## NSIDC Sat Data PCA

Posted by Jeff Id on March 26, 2009

I thought about titling it NSIDC AVHRR PCA just for fun. I ‘ve done a short PC analysis of the antarctic data to see if I could replicate Steig’s 3 pc’s. It didn’t work out very well but it returned some interesting results. I had to post this now because we just got the real data from Eric Steig and will be using that next and will have something to compare it to.

Before I get started, credit for the code goes to about a dozen people, Jeff C, SteveM, Roman, Ryan and myself. I may have added someone or left someone off inadvertently but it has a pile of people involved.

First here is a plot of the first 100 eigenvalues.

Compare this to SteveM’s plot on CA of the processed data from Steig.
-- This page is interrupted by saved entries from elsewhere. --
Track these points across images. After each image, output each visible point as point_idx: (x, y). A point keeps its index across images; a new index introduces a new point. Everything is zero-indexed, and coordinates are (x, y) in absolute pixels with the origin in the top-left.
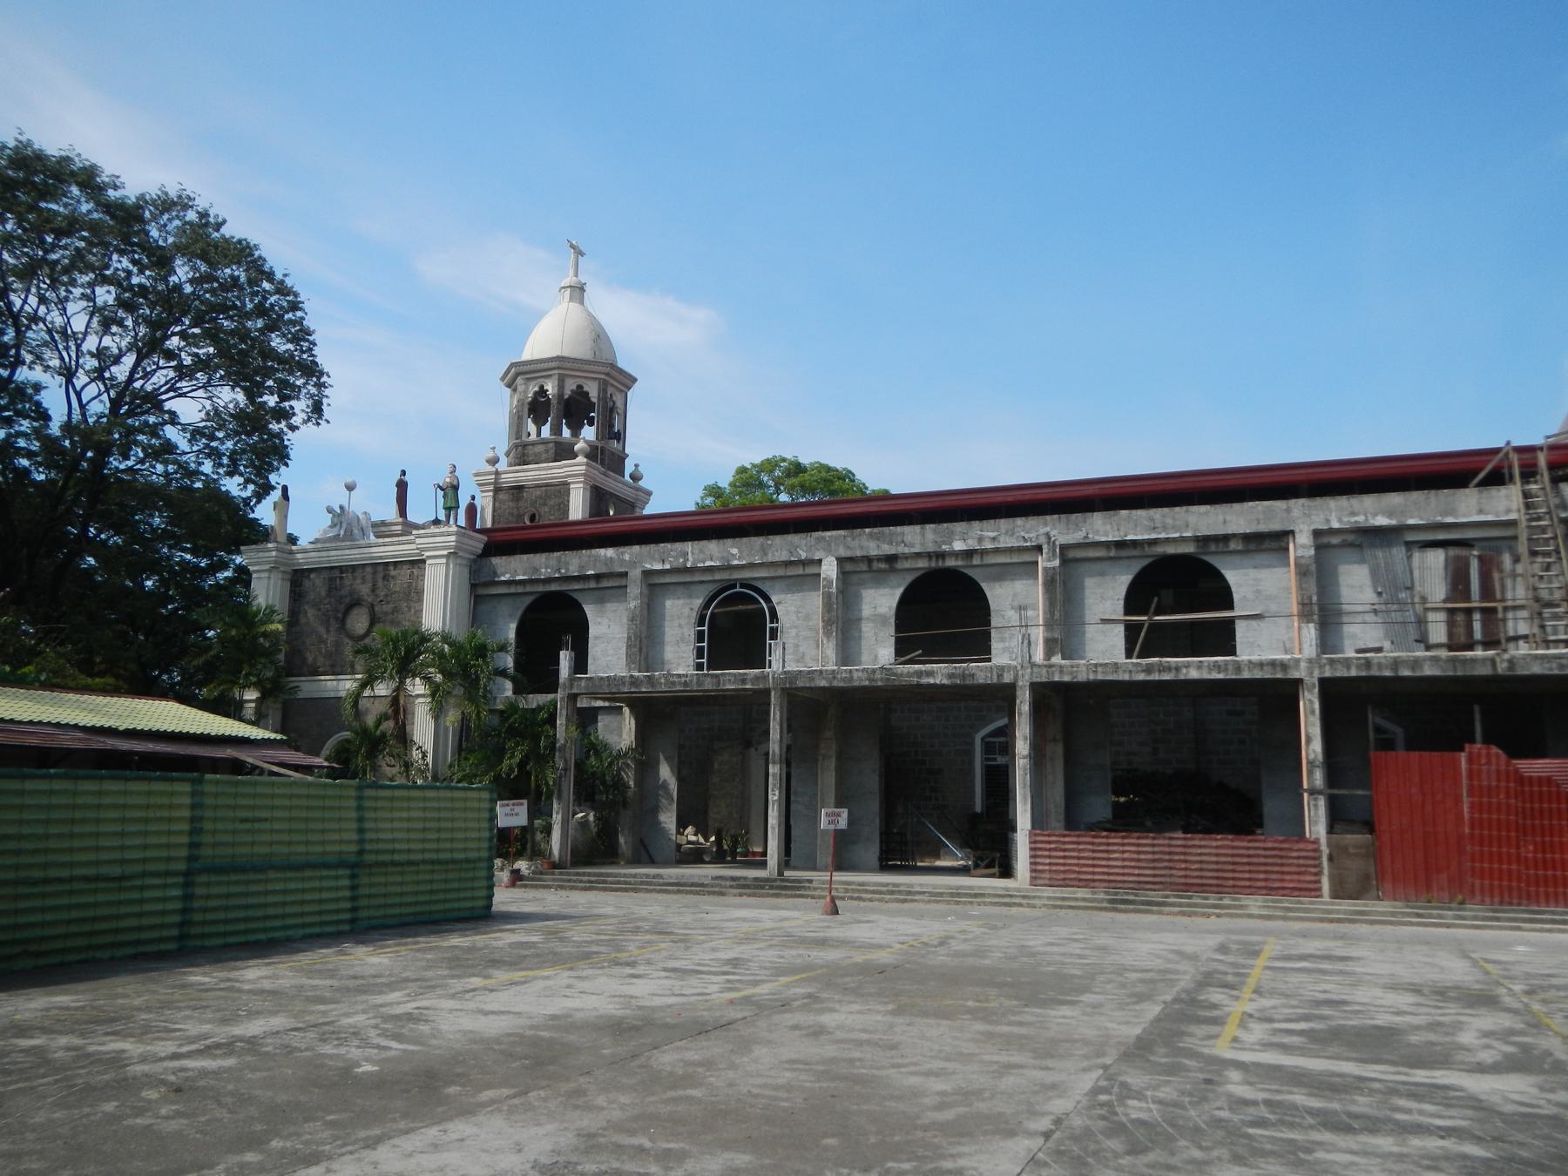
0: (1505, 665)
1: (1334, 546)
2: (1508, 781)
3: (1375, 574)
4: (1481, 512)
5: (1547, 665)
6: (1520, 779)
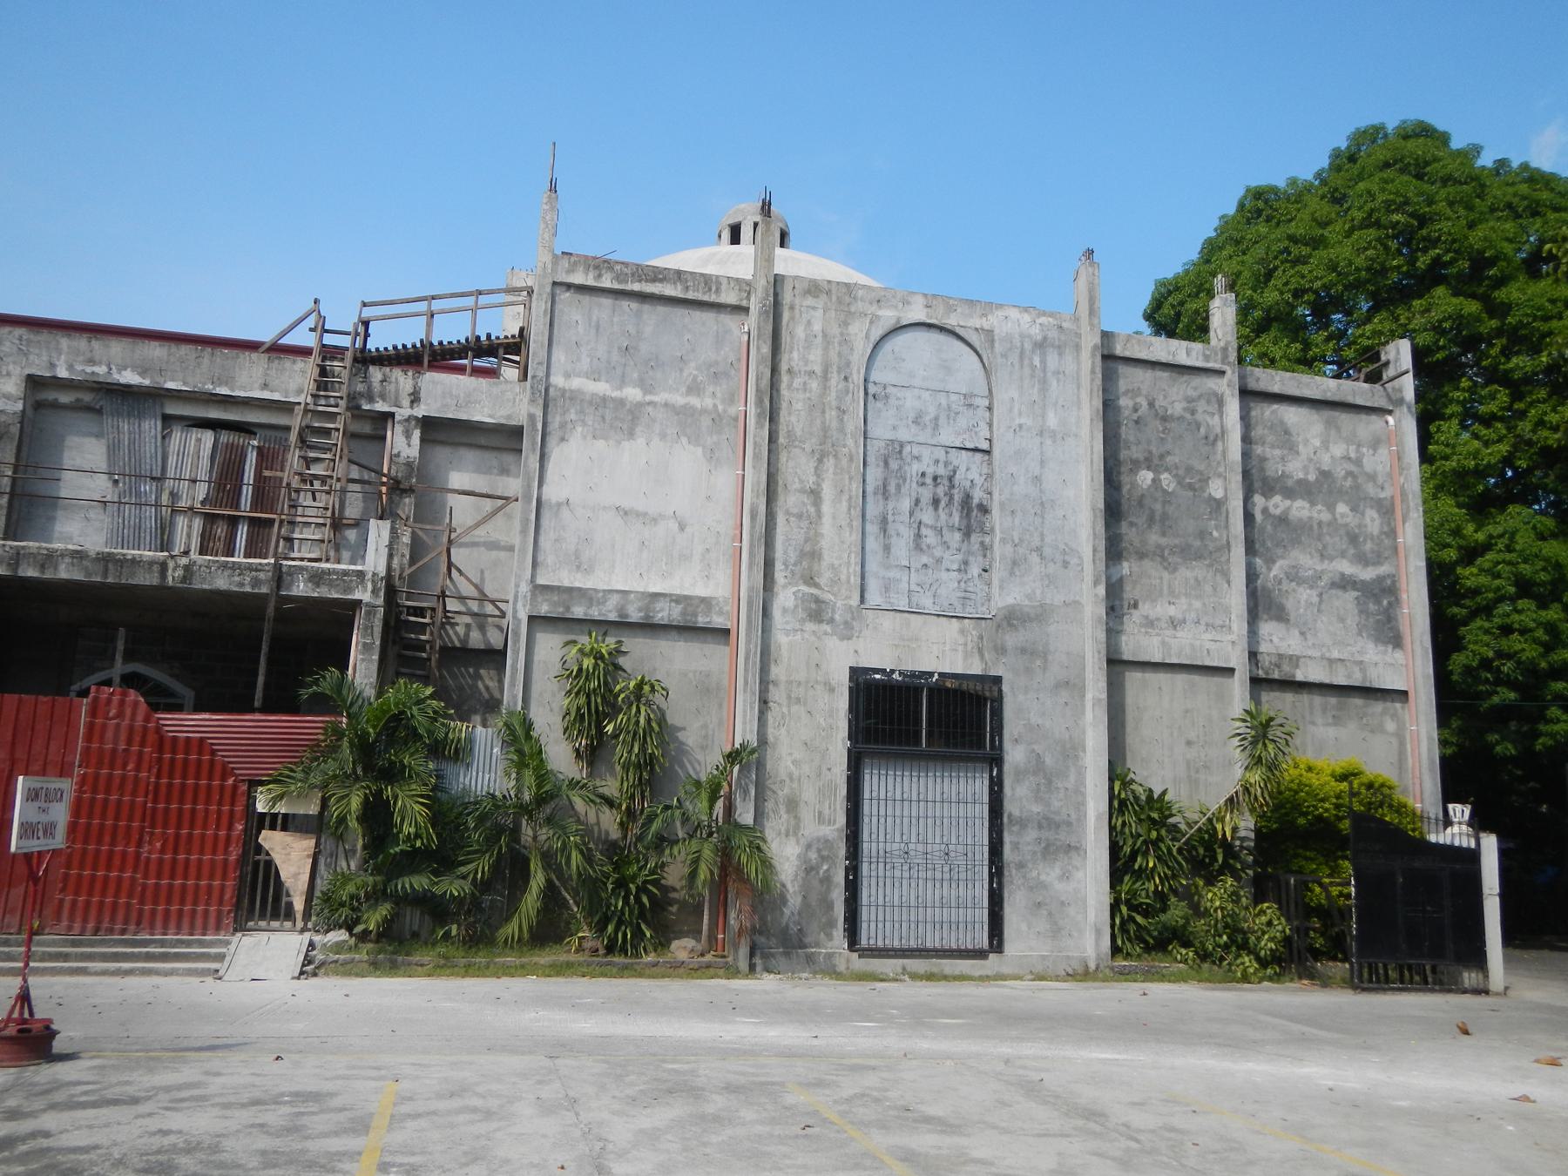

Remeber this is the statement in Steig’s paper.

Principal component analysis of the weather station data produces results

similar to those of the satellite data analysis, yielding three separable principal

components. We therefore used the RegEM algorithm with a cut-off parameter

k53. A disadvantage of excluding higher-order terms (k.3) is that this fails to

fully capture the variance in the Antarctic Peninsula region.Weaccept this tradeoff

because the Peninsula is already the best-observed region of the Antarctic.

It’s clear from my plot above that the data has strong eigenvalues at levels much greater than K = 3. The NSIDC data used to create the plots is processed differently than Steig but it is from the same instruments. I fully expected this to look different because there simply isn’t enough covariance information to get proper spatial weighting. It just means they left too much information out

Here is a plot of the first 10 pc’s.

The first 3 graphs are the same PC’s I would expect in the first half of Steig’s data. The right half of the graph below should look the same. Yeah, they’re not too close.

I then decided to plot the eigenvectors.

This is the same as the patterns SteveM produced but if you’ve read the posts you see the pattern is different. I expected the secondary oscillation to be top left to bottom right but the ocean cell contamination of the data overpowered the spatial covariance of the matrix. The fact that ocean pixels are more stable created a non-spatially or less spatially autocorrelated pixels in the data so the pattern is between the ocean pixels positive and center land positive and a ring in between negative. A link to a movie which plays the data and shows the ocean pixel contamination clearly is here.

I will need to rerun the analysis masking the ocean contaminated parts which should result in the autocorrelation patterns we would expect.

## Fluffy Clouds (Tim L) said

thanks for your work.

## Ryan O said

I think this helps show that the match between the surface data and AVHRR data is poor. If the match were good, then I would expect at least the first 2 eigenvectors to make a decent match. The first one is sort of similar, but the second one is definitely not. I wonder if the ocean contamination could explain the whole difference . . .

## Molon Labe said

You might make sure your higher order modes are not sensitively dependent on the data. Perhaps by making a small random net-zero adjustment to the data and repeating the decomposition and comparing the resulting eigenmodes.

## Jeff Id said

#3

There’s a lot of spatial autocorrelation in these set’s low orders yet so I wouldn’t expect much. You’ve been right before so can you tell me what would you expect to see from the test?

#2 Ryan,

Have you seen the movie at the link above? The sea pixels sit pretty flat while the continent oscillates up and down between them. I know you understand this better than me but I’ll say it anyway, unlike PC1, PC2 looks for the highest equal but opposite covariance across the dataset since PC1 removed them. I think the sea pixels are so strong they outweighed the spatial autocorrelation.

You have to be right though that cloud noise is making a difference.

## Molon Labe said

On the one hand, I’m thinking of numerical roundoff issues making it difficult to tease out the higher eigenmodes. If a slight perturbation of the data (slight being, say on the order of the measurement precision) gives wildly different results, then I don’t think you can have much confidence in them.

The basis of comparison would be to carry the analysis all the way through to computing temperature trends. I don’t think you can conclude anything by just comparing the shape of, say, the n’th eigenmode between the original and perturbed decomposition. The first n eigenmodes may just be a different basis for the “same” subspace, in which case the eigenmodes may be different but you’d still see the same trends.

On the other hand, consider the implications if such a slight perturbation – again mimicking measurement uncertainty – gave a significantly different temperature trend when you retain just 3 eigenmodes.

## Ryan O said

Jeff,

Yah, the movie is telling. I had done a similar thing in R so I could adjust the range (12-, 24-, 48-month means) and it’s always the same. The ocean inclusion definitely explains a lot – it certainly explains the coastal bands in eigens 2-4. But I wonder if that alone would wipe out the West Ant. eigen, or if adding the surface station back in and infilling would resurrect the original shape.